You have also been in charge of project direction for the construction of several data centres. From the engineering point of view, what challenges have you found in the construction of these centers?

We are experiencing a certain boom in these infrastructures in the country, as has been the case with logistics in recent years. On the one hand, we have the challenge of the design of the building itself, which in a way follows the same pattern as other industrial buildings. On the other hand, the electrical and installation aspects of these DCs can vary from one client to another. This requires knowledge of the technology of each centre and each client, and studying it is the main task of our installation engineers. My colleagues and I are lucky enough to work in this type of centres for large firms in the global market, in different geographical locations such as Aragón, Álava, Gipuzkoa and Madrid.

You have underlined the importance of the integration of profiles: industrial engineers, electrical engineers, architects...

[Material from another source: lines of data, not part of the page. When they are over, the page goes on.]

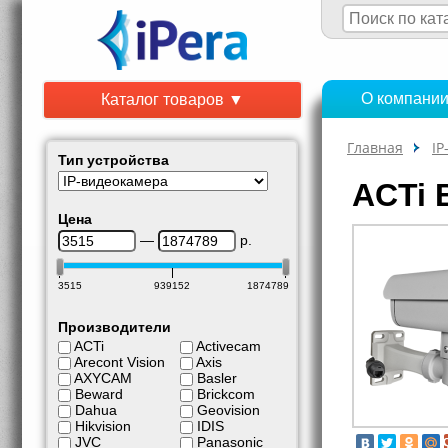
О компани
Каталог товаров ▼
Главная
IP
Тип устройства
ACTi 
Цена
—
р.
3515
939152
1874789
Производители
ACTi
Activecam
Arecont Vision
Axis
AXYCAM
Basler
Beward
Brickcom
Dahua
Geovision
Hikvision
IDIS
JVC
Panasonic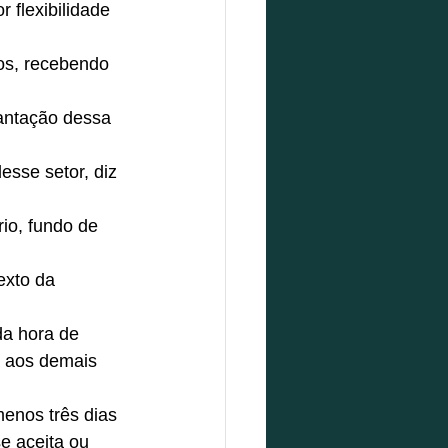
flexibilidade 
dos, recebendo 
antação dessa 
esse setor, diz 
io, fundo de 
exto da 
da hora de 
o aos demais 
enos três dias 
e aceita ou 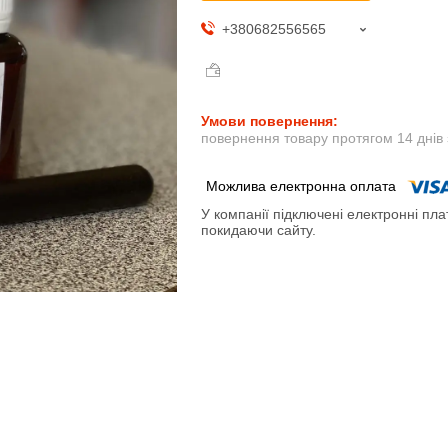
+380682556565
повернення товару протягом 14 днів
У компанії підключені електронні пла
покидаючи сайту.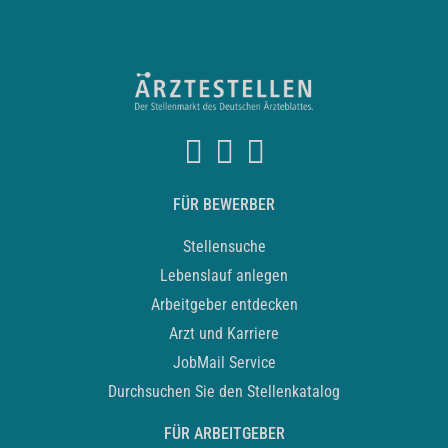
FÜR BEWERBER
Stellensuche
Lebenslauf anlegen
Arbeitgeber entdecken
Arzt und Karriere
JobMail Service
Durchsuchen Sie den Stellenkatalog
FÜR ARBEITGEBER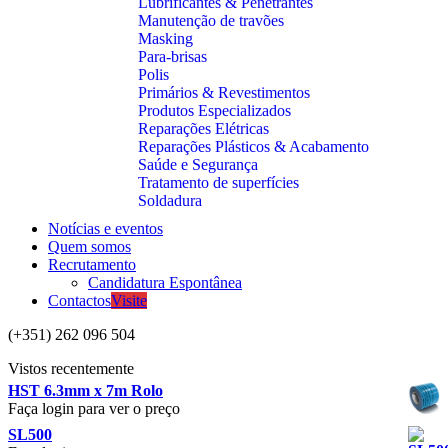
Lubrificantes & Penetrantes
Manutenção de travões
Masking
Para-brisas
Polis
Primários & Revestimentos
Produtos Especializados
Reparações Elétricas
Reparações Plásticos & Acabamento
Saúde e Segurança
Tratamento de superfícies
Soldadura
Notícias e eventos
Quem somos
Recrutamento
Candidatura Espontânea
Contactos
Visite
(+351) 262 096 504
Vistos recentemente
HST 6.3mm x 7m Rolo
Faça login para ver o preço
SL500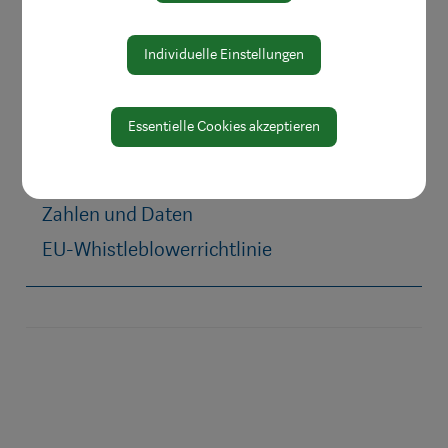
Leitbild
Bereiche
Individuelle Einstellungen
Digitale Amtstafel
Öffnungszeiten
Essentielle Cookies akzeptieren
Protokolle & Publikationen
Amtssignatur
Zahlen und Daten
EU-Whistleblowerrichtlinie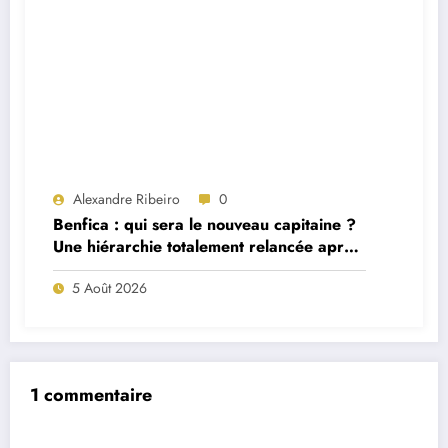
Alexandre Ribeiro
0
Benfica : qui sera le nouveau capitaine ?
Une hiérarchie totalement relancée après
deux départs majeurs
5 Août 2026
1 commentaire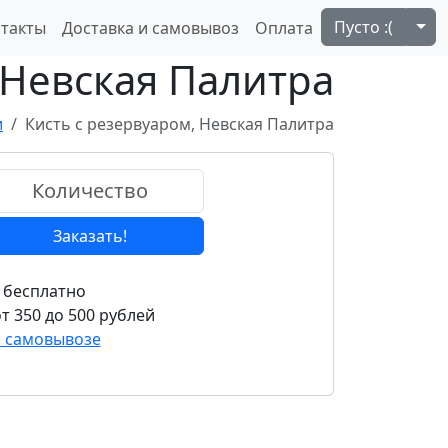
Tog
Пусто :(
такты
Доставка и самовывоз
Оплата
 Невская Палитра
и
Кисть с резервуаром, Невская Палитра
Заказать!
 бесплатно
т 350 до 500 рублей
и самовывозе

When we receive an order, we create multidisciplinary teams depending on the size and needs of the project. In a Data Centre, for example, in addition to the project director, usually an architect or engineer, we have a team around us, made up mostly of architects, electrical and mechanical engineers, structural experts, site technicians, draftsmen... The bigger the project, the more people and profiles are needed.

What is the current status of KREAN?

We are in a good moment. We have work, we receive many requests from a growing number of clients and we can say that in the Basque Country we are a leading firm in the engineering and architecture sector. Also in the state, our position as a reference engineering firm is growing every day. The wide variety of projects, sectors and locations in which we are working today leads us to look to the future with optimism.

How are you experiencing inflation and rising prices?

In the construction sector, prices have increased by 25% or 30%. That means that for a client who wanted to make an investment four years ago, the work will now have that additional cost. In order to face this situation, we have to present this cost increase to the client, although we try to adjust it as much as possible. Fortunately, few have interrupted their investments. We have also been affected by the rise in interest rates, since industrial investments are generally associated with financing.

With regard to the cities of the future, there are more and more movements that advocate that living space and working space should be as close as possible, including the so-called 15-minute cities. To what extent can this way of working influence the way KREAN works?

In Madrid, it's difficult to consider something like this; it takes our colleagues there an hour to get from home to work. In Gipuzkoa it's simpler: 80% of the people who work in an industry in Bergara come from Bergara or the area. In Gipuzkoa we don't have as much room for industry to grow much more; although new industrial estates are being built, there is not much more space for these developments. KREAN also offers its services for the search of locations to clients who need to relocate due to growth, and in these cases, they establish a maximum area of displacement. For example, no more than 30 kilometres from where they are. And that is not easy in a territory like ours.